The headline blaring from the website of The Huffington Post (based on a story in Nature News) reads: "Ancient Humans Had Sex With Mystery Species, New DNA Study Shows."
The article says: "The ancient genomes, one from a Neanderthal and one from a different archaic human group, the Denisovans, were presented on 18 November at a meeting at the Royal Society in London. They suggest that interbreeding went on between the members of several ancient human-like groups living in Europe and Asia more than 30,000 years ago, including an as-yet unknown human ancestor from Asia.
“What it begins to suggest is that we’re looking at a ‘Lord of the Rings’-type world — that there were many hominid populations,” says Mark Thomas, an evolutionary geneticist at University College London who was at the meeting but was not involved in the work."
The article cites David Reich, an evolutionary geneticist at Harvard Medical School in Boston who was also at the London meeting, saying the new genomes indicate that Denisovans interbred with another extinct population of archaic humans, neither human nor Neanderthal, that lived in Asia more than 30,000 years ago.
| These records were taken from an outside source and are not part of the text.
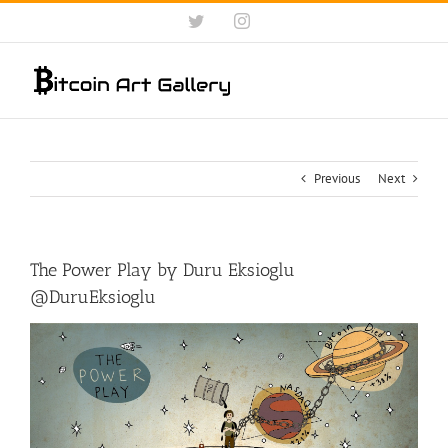
Skip
Twitter
Instagram
to
content
Previous
Next
The Power Play by Duru Eksioglu
@DuruEksioglu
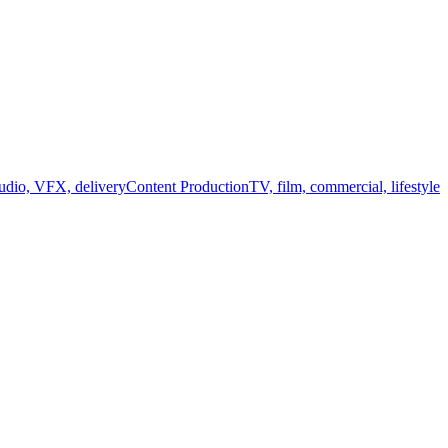
audio, VFX, delivery
Content Production
TV, film, commercial, lifestyle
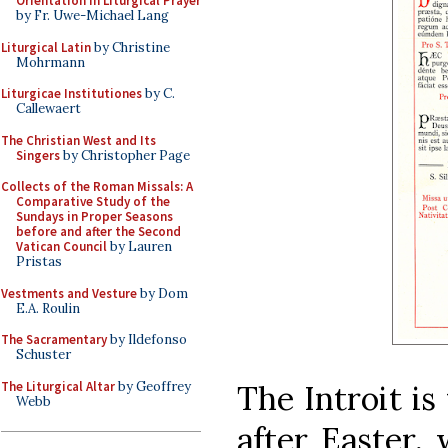
Orientation in Liturgical Prayer
by Fr. Uwe-Michael Lang
Liturgical Latin
by Christine
Mohrmann
Liturgicae Institutiones
by C.
Callewaert
The Christian West and Its
Singers
by Christopher Page
Collects of the Roman Missals: A
Comparative Study of the
Sundays in Proper Seasons
before and after the Second
Vatican Council
by Lauren
Pristas
Vestments and Vesture
by Dom
E.A. Roulin
The Sacramentary
by Ildefonso
Schuster
The Liturgical Altar
by Geoffrey
The Introit is
Webb
after Easter, 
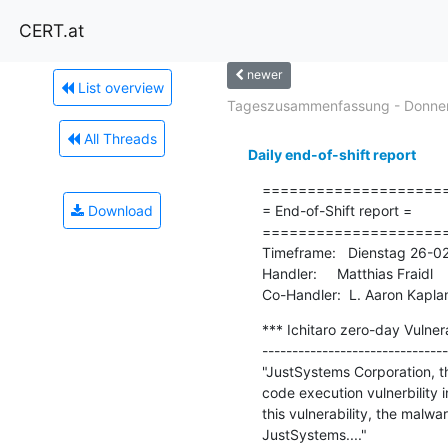
CERT.at
newer
List overview
Tageszusammenfassung - Donners
All Threads
Daily end-of-shift report
=====================
Download
= End-of-Shift report =

=====================
Timeframe:   Dienstag 26-0
Handler:     Matthias Fraidl

Co-Handler:  L. Aaron Kapla
*** Ichitaro zero-day Vulnera
-------------------------------
"JustSystems Corporation, t
code execution vulnerbility i
this vulnerability, the malw
JustSystems...."
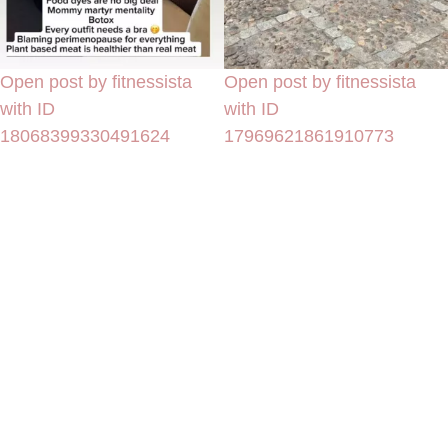
Open post by fitnessista
Open post by fitnessista
with ID
with ID
18068399330491624
17969621861910773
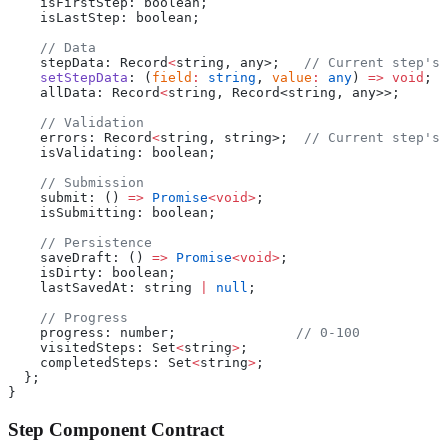
    isFirstStep: boolean;
    isLastStep: boolean;
    // Data
    stepData: Record
<
string, any>;   
// Current step's 
    setStepData
: (
field
:
 string
, 
value
:
 any
) 
=>
 void
;
    allData: Record
<
string, Record<string, any>>;
    // Validation
    errors: Record
<
string, string>;  
// Current step's 
    isValidating: boolean;
    // Submission
    submit: () 
=>
 Promise
<void>
;
    isSubmitting: boolean;
    // Persistence
    saveDraft: () 
=>
 Promise
<void>
;
    isDirty: boolean;
    lastSavedAt: string 
|
 null
;
    // Progress
    progress: number;               
// 0-100
    visitedSteps: Set
<
string
>
;
    completedSteps: Set
<
string
>
;
  };
}
Step Component Contract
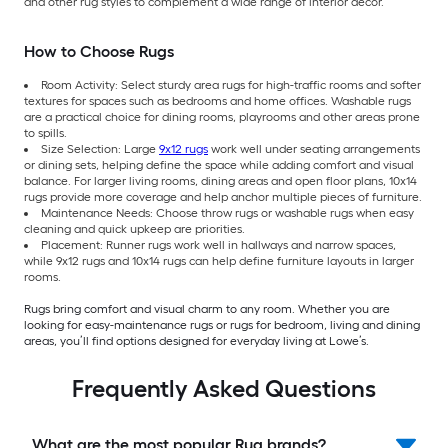
and other rug styles to complement a wide range of interior décor.
How to Choose Rugs
Room Activity: Select sturdy area rugs for high-traffic rooms and softer
textures for spaces such as bedrooms and home offices. Washable rugs
are a practical choice for dining rooms, playrooms and other areas prone
to spills.
Size Selection: Large
9x12 rugs
work well under seating arrangements
or dining sets, helping define the space while adding comfort and visual
balance. For larger living rooms, dining areas and open floor plans, 10x14
rugs provide more coverage and help anchor multiple pieces of furniture.
Maintenance Needs: Choose throw rugs or washable rugs when easy
cleaning and quick upkeep are priorities.
Placement: Runner rugs work well in hallways and narrow spaces,
while 9x12 rugs and 10x14 rugs can help define furniture layouts in larger
rooms.
Rugs bring comfort and visual charm to any room. Whether you are
looking for easy-maintenance rugs or rugs for bedroom, living and dining
areas, you’ll find options designed for everyday living at Lowe’s.
Frequently Asked Questions
What are the most popular Rug brands?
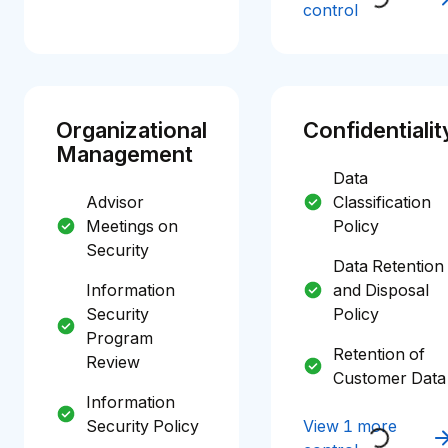
control
Organizational
Confidentialit
Management
Data
Advisor
Classification
Meetings on
Policy
Security
Data Retention
Information
and Disposal
Security
Policy
Program
Retention of
Review
Customer Data
Information
Security Policy
View 1 more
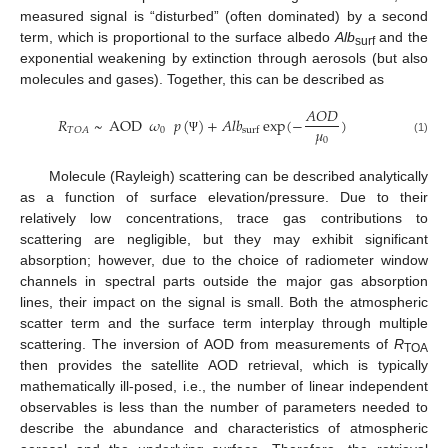
measured signal is “disturbed” (often dominated) by a second
term, which is proportional to the surface albedo
Alb
and the
surf
exponential weakening by extinction through aerosols (but also
molecules and gases). Together, this can be described as
𝐴
𝑂
𝐷
𝑅
~
AOD
𝜔
𝑝
(
)
+
𝐴
𝑙
𝑏
exp
(
−
)
𝜇
0
𝑇
𝑂
𝐴
surf
0
Ψ
(1)
Molecule (Rayleigh) scattering can be described analytically
as a function of surface elevation/pressure. Due to their
relatively low concentrations, trace gas contributions to
scattering are negligible, but they may exhibit significant
absorption; however, due to the choice of radiometer window
channels in spectral parts outside the major gas absorption
lines, their impact on the signal is small. Both the atmospheric
scatter term and the surface term interplay through multiple
scattering. The inversion of AOD from measurements of
R
TOA
then provides the satellite AOD retrieval, which is typically
mathematically ill-posed, i.e., the number of linear independent
observables is less than the number of parameters needed to
describe the abundance and characteristics of atmospheric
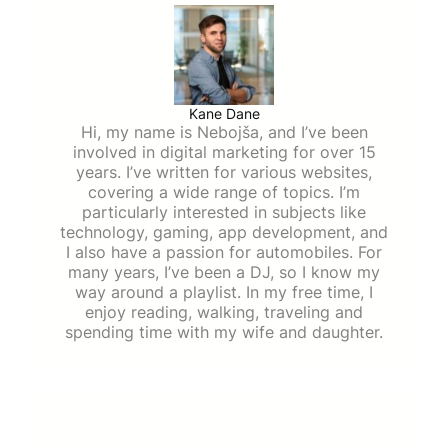
Kane Dane
Hi, my name is Nebojša, and I’ve been
involved in digital marketing for over 15
years. I’ve written for various websites,
covering a wide range of topics. I’m
particularly interested in subjects like
technology, gaming, app development, and
I also have a passion for automobiles. For
many years, I’ve been a DJ, so I know my
way around a playlist. In my free time, I
enjoy reading, walking, traveling and
spending time with my wife and daughter.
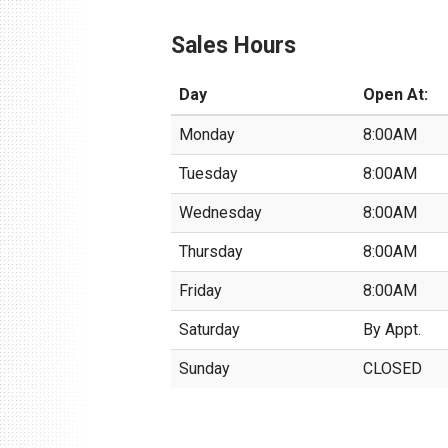
Sales Hours
Day
Open At:
Monday
8:00AM
Tuesday
8:00AM
Wednesday
8:00AM
Thursday
8:00AM
Friday
8:00AM
Saturday
By Appt.
Sunday
CLOSED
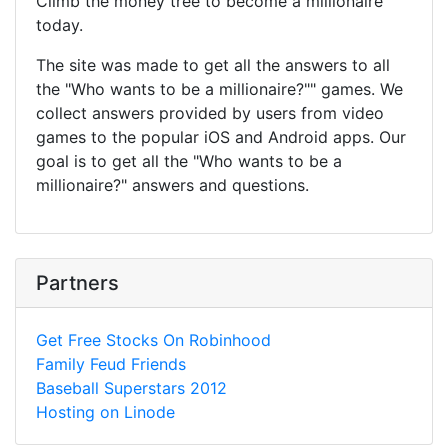
Climb the money tree to become a millionaire
today.
The site was made to get all the answers to all
the "Who wants to be a millionaire?"" games. We
collect answers provided by users from video
games to the popular iOS and Android apps. Our
goal is to get all the "Who wants to be a
millionaire?" answers and questions.
Partners
Get Free Stocks On Robinhood
Family Feud Friends
Baseball Superstars 2012
Hosting on Linode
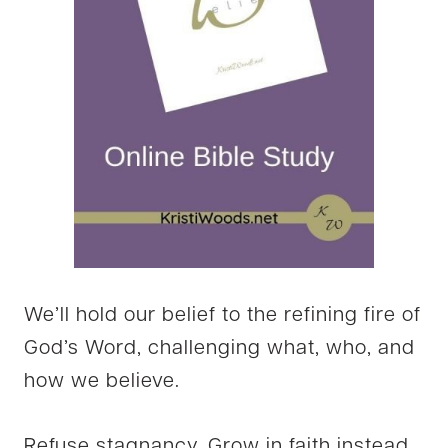
We’ll hold our belief to the refining fire of
God’s Word, challenging what, who, and
how we believe.
Refuse stagnancy. Grow in faith instead,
The story continues: "The meeting was abuzz with conjecture about the identity of this potentially new population of humans. ‘We don’t have the faintest idea,’ says Chris Stringer, a paleoanthropologist at the London Natural History Museum, who was not involved in the work. He speculates that the population could be related to Homo heidelbergensis, a species that left Africa around half a million years ago and later gave rise to Neanderthals in Europe. ‘Perhaps it lived on in Asia as well,’ Stringer says."